Nearly all of the state is now under a 10 p.m. to 5 a.m. curfew and subject to the strictest regulations for businesses to operate, including a ban on indoor dining and limited capacity in stores.
But Los Angeles has gone even further. As cases spiked in the past week, it ordered restaurants to stop serving meals after Wednesday night and has been mulling another stay-home order.
On Tuesday, Santa Clara and Sacramento counties both recorded their highest daily case counts. Sacramento reported nearly 1,000 new infections, triple the level of just a month ago. Santa Clara, in the heart of Silicon Valley, had more than 500 cases, a third higher than its previous record in the summer.
Los Angeles Public Health Director Barbara Ferrer outlined a future stay-home order Tuesday to county supervisors and said there was no time to wait to take action.
But on Wednesday, other county health officials said they were still waiting to issue the order and wouldn’t discuss a timeline for the first such order since March that would likely rankle residents on the eve of Thanksgiving.
Los Angeles County has had about a third of all COVID-19 cases in California and 40% of the deaths. Latino and Black people have been disproportionately affected.
Despite its reputation for sprawl, Los Angeles has some of the densest neighborhoods in the U.S. Many of those areas have multi-generational households where workers who don’t have the luxury to telecommute are exposed to the virus at work or on public transportation then spread it to family members.
With infections out of control, the options beyond a new stay-home order to get the virus under control are more onerous and unlikely to be enacted in the U.S., said Dr. George Rutherford, an epidemiologist at the University of California, San Francisco.
China, for example, tested millions of people and enforced quarantines. Italy brought in the military to police a shutdown.
“It’s hard to imagine how much further you can go in a society like we have,” he said. “It’s a balancing act, right? You want people to obey it but you don’t want to make it so draconian that people are trying to figure out ways around it all the time.”
One element that has been a challenge for public health officials is enforcement. Some county sheriffs have said they won’t enforce mask rules or curfews.
Santa Clara County officials, however, said they will ramp up enforcement.
With Thanksgiving kicking off the holiday shopping season, compliance officers will fan out throughout the county starting Thursday and at least through Sunday to make sure businesses follow capacity rules and that employees and customers wear masks and stay distanced.
Firefighters who normally enforce capacity will help check businesses to make sure they are complying and call enforcement officials who will issue health fines on the spot starting at $250 and going into the thousands of dollars to those flouting the rules.

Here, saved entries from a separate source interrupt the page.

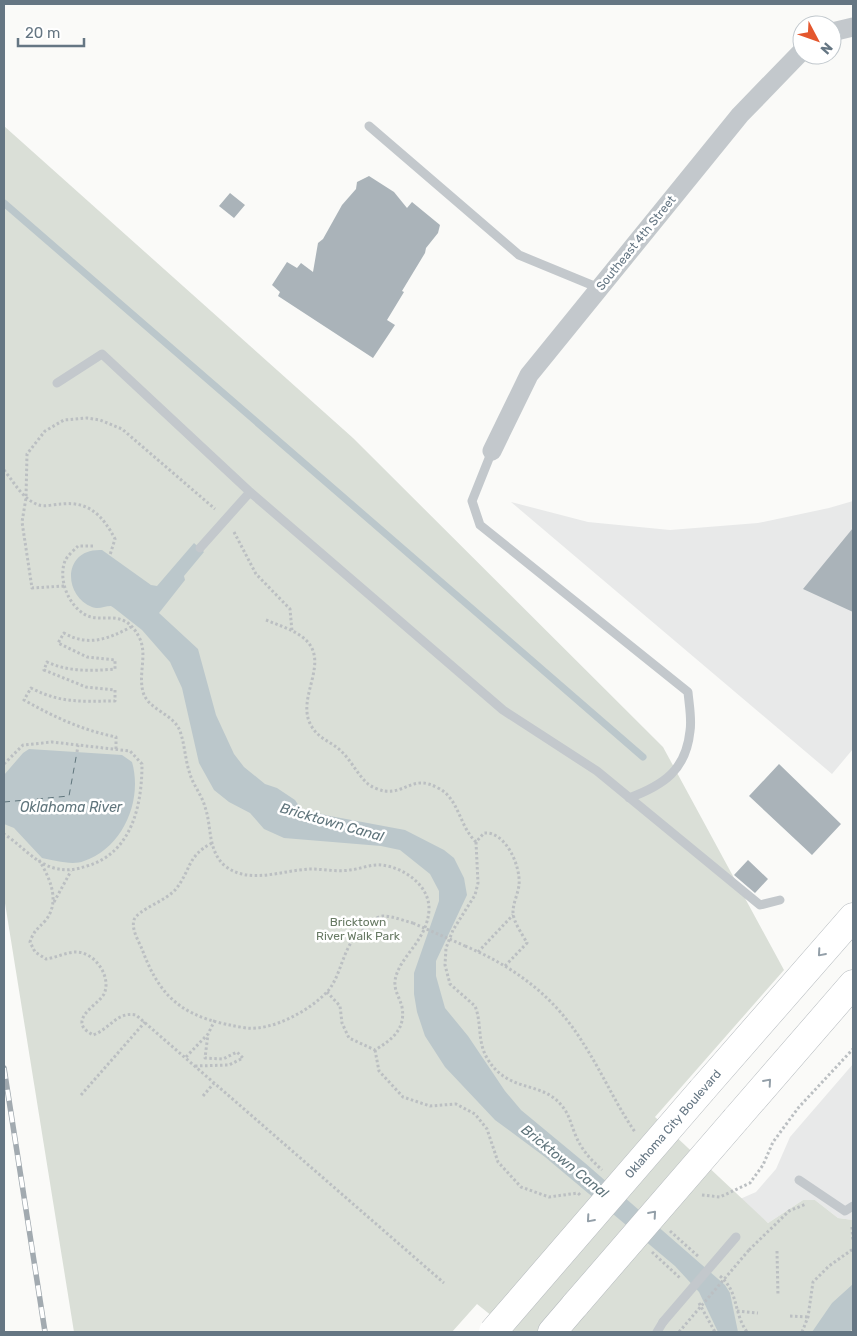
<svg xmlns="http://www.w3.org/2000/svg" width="857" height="1336" viewBox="0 0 857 1336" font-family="Rubik,sans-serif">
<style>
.built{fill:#e8e9e9}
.green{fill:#dadfd7}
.water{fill:#bbc7cb}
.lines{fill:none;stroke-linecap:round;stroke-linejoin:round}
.stream{stroke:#bbc7cb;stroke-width:7}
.ferry{stroke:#60757c;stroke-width:1;stroke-dasharray:6 5;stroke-linecap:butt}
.building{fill:#aab3b9}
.primary-casing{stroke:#b5babe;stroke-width:29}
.path{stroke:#bbbfc2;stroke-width:3;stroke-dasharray:2.5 2.5;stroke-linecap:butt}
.service{stroke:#c3c8cc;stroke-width:9}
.minor{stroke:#c3c8cc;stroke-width:19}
.primary{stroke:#fff;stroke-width:28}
.rail-casing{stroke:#a2aab0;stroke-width:5.5}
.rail{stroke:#fff;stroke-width:4;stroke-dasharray:11;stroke-linecap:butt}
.primary-bridge-casing{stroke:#b5babe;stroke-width:29;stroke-linecap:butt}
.path-bridge{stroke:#bbbfc2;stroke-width:3;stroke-dasharray:2.5 2.5;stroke-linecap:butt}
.service-bridge{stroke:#c3c8cc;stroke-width:9}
.primary-bridge{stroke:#fff;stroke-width:28}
.oneway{stroke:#939fa8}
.labels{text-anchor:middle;stroke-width:5;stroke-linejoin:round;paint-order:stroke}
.street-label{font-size:12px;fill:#657683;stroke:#fff}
.park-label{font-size:12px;fill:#687a64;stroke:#fff}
.water-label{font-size:14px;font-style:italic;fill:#60757c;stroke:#fff}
</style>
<rect width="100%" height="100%" fill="#fafaf8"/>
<path class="built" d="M853,501v248l-21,25 -321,-272 77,20 82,8 88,-7 71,-15z
M853,1064v156l-15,-2 -23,-18h-12l-35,23 -28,-24 16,-7 20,-23 14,-32z"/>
<path class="green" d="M4,126l349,312 310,309 121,223 -129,147 113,106 35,-23h12l23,18 15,2v112h-341l-35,-28 -25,28h-378l-70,-435z"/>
<path class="water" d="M194,543l10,9 -20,24 1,4 -26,33 39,36 18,66 18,39 10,13 21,17 12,4 18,12 6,9 29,7 75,14 39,20 10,8 10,20 3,17 -31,66v15l9,32 23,28 37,55 16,19 64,53 140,122 5,8 8,39h-20l-19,-40 -24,-26 -130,-109 -50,-37 -50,-53 -20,-31 -8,-24 -3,-18v-21l25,-72v-10l-9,-17 -30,-24 -19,-4 -97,-8 -20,-9 -14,-16 -21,-11 -15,-12 -15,-27 -17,-75 -12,-26 -28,-32 -28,-22 -3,-2c-7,0 -12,4 -19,1 -29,-11 -30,-59 10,-57l49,35 6,1z
M29,749l93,6 10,7c11,38 -9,86 -48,99 -12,5 -30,-1 -42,-3l-28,-30 -10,-4v-49l19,-22z
M853,1284v45l-4,3h-37l20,-29z"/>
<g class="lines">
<path class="stream" d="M4,203l639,554"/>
<path class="ferry" d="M4,802l65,-6 8,-44"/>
</g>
<path class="building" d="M369,176l25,16 13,16 5,-6 28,23 -2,8 -12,15 -1,5 -23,38 2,1 -17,28 8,5 -22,33 -95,-62 2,-4 -8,-7 15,-23 10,6 4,-5 12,9 5,-29 5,-4 19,-34 14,-16 1,-7z
M230,193l15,12 -11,13 -15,-12z
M853,528v84l-50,-23z
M779,764l62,60 -29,31 -63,-59z
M748,860l20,19 -13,14 -21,-18z"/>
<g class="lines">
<g class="primary-casing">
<path id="primary" d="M702,1090l151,-173
M736,1119l117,-135
M552,1332l24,-28"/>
</g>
<path class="path" d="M4,470c10,12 19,30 35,35 6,2 16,-1 23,-1 27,-3 41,12 53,35l-5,16
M234,532l22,42 34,35 2,22
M93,546h-15c-4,4 -11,10 -13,15 -7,18 3,43 19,53 17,11 39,-8 55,23 9,17 -1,36 4,55 5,18 31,22 37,39 5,14 5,29 10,43 3,11 12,21 15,33 7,19 2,43 20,59 24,19 58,4 85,3 13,0 27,3 40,1 10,-1 21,-6 31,-5 22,2 49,20 48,45 -2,32 -31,47 -34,71 -1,10 5,17 7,26 4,23 -11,33 -27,43l-26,-12 -7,-15 -2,-17 -13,-14
M64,586l-32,2 -10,-66 4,-24 1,-44 18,-23 19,-11 23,-2 13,2 22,9 93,80
M266,620c12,5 25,9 35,16 34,24 -8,62 11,91 7,12 20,15 29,24 10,9 16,23 26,32 4,4 12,7 17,8 22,3 29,-17 54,-3 21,10 21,38 38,54
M116,749v-12c-34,-7 -62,-20 -92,-37l7,-12c31,16 51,13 84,13v-11l-29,-3 -42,-17 3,-8c22,10 45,9 68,7v-9l-28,-3 -29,-14 6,-10c24,14 44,6 67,-6
M77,752l1,-7
M4,764l19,-19 29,-3 78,9 12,13c0,41 -10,89 -55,102 -12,4 -21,5 -33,2 -19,-5 -34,-24 -50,-34
M212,843c-25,13 -21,27 -36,46 -10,12 -39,21 -42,31 -3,9 5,22 8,29 20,55 47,70 104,79 26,3 63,-17 81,-36 12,-13 15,-36 25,-51 3,-4 8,-7 11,-11 4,-6 11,-13 20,-14 10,0 21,5 30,7
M39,860c11,18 22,42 6,61 -8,9 -11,9 -15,21l5,10 11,7c9,-1 21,-7 30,-7 19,0 36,25 28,42 -5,9 -20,16 -22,27 -1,7 6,11 11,14 17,-6 24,-24 43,-20l308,268
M54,902l17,-31
M465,946c50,21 90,51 118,97 19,29 32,60 52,89
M478,952l35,-37
M505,966l22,-23c-4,-8 -14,-21 -14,-31 0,-9 5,-18 6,-27 2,-18 -13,-54 -35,-52l-8,9 2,41 -3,12 -22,35 -7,18 -1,17 5,19 25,22c7,17 2,35 12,52 21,36 55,22 75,48 7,8 9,18 13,28 6,15 15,25 27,36
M375,1050l4,21 24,26 27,9 26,-2 19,10 12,15 11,33 23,25 28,10 29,-4 2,2
M186,1057l22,-23 7,-14
M195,1066l34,-1 14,-7 -6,-6 -14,7 -18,-1 3,-24
M81,1095l64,-73
M203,1096l11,-13
M702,1195l18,2 30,-14 13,-18 10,-23 26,-35 54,-58
M852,1227l1,15
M670,1231l29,26
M749,1250l40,-39 17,-7
M777,1251l1,45
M652,1252l28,26
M720,1276c19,16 13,36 27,56
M699,1303l16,29
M737,1311l21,2
M790,1316l18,1
M802,1332l6,-15 5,-35 16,-16 24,-17"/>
<path class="service" d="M369,126l150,129 80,33
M57,383l45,-29 148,138 253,218 94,61 163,134 20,-5
M492,451l-20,50 8,24 208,167c1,12 4,27 2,39 -4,39 -26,54 -61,67
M200,548l50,-56
M799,1180l46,31 8,-5
M657,1332l6,-10"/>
<path class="minor" d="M832,32l21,-5
M492,451l37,-76 211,-260 62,-64"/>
<use href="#primary" class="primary"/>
<g class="rail-casing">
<path id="rail" d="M4,1068l41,264"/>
</g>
<use href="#rail" class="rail"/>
<g class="primary-bridge-casing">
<path id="primary-bridge" d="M576,1304l160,-185
M493,1332l209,-242"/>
</g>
<path class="path-bridge" d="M413,923l52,23
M679,1332l70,-82"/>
<path class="service-bridge" d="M663,1322l73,-85"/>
<use href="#primary-bridge" class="primary-bridge"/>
</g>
<defs><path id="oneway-chevron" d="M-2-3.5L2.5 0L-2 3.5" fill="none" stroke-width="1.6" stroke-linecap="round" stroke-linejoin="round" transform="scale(1.25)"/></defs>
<g class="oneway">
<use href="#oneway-chevron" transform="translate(821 953) rotate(131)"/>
<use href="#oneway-chevron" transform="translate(768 1082) rotate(-49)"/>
<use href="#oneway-chevron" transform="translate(653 1214) rotate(-49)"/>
<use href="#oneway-chevron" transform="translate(590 1219) rotate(131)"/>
</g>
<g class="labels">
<g class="street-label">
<text transform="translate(636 243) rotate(-51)" y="4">Southeast 4th Street</text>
<text transform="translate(673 1124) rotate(-49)" y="4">Oklahoma City Boulevard</text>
</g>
<g class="park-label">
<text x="358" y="926">Bricktown<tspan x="358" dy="14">River Walk Park</tspan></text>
</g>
<g class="water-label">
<text x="71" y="812">Oklahoma River</text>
<text transform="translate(332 822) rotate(16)" y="5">Bricktown Canal</text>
<text transform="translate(565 1161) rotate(39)" y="5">Bricktown Canal</text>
</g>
</g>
<rect width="857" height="1336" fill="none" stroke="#657683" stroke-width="10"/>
<g transform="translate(817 40) rotate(131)"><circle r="24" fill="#ffffff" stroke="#c1c8cd"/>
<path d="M0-4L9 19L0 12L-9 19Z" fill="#e4572e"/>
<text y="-8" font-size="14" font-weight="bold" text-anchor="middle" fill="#657683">N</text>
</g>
<path d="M18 38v8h66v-8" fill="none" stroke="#657683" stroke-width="2.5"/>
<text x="25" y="38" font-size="15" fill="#657683" stroke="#ffffff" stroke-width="4" paint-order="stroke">20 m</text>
</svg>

There will no longer be a grace period for business owners to get by with a warning, said Michael Balliet, Director of Community and Business Engagement for the County of Santa Clara.
“We’re now at a point where it is vital that we ensure accountability at every level,” Balliet said.
In Los Angeles, Dr. Christina Ghaly, the health services director, said infections were spreading at the rate where they would double every two weeks and quadruple over a month.
She said that multiplier was particularly troubling with thousands of cases being detected each day and the looming crisis with a dwindling number of hospital beds.
Currently, one in 145 people in LA County is infectious to others, she said. She urged residents not gather with people outside their homes to help prevent transmission.
“Any gathering with any sizable number of people presents a very real possibility of spread,” she said. “You have a 15-person gathering at a dinner table, then one in 10 of those tables could have an episode where there’s a person that is unknowingly infecting others and offering an opportunity for that virus to spread.”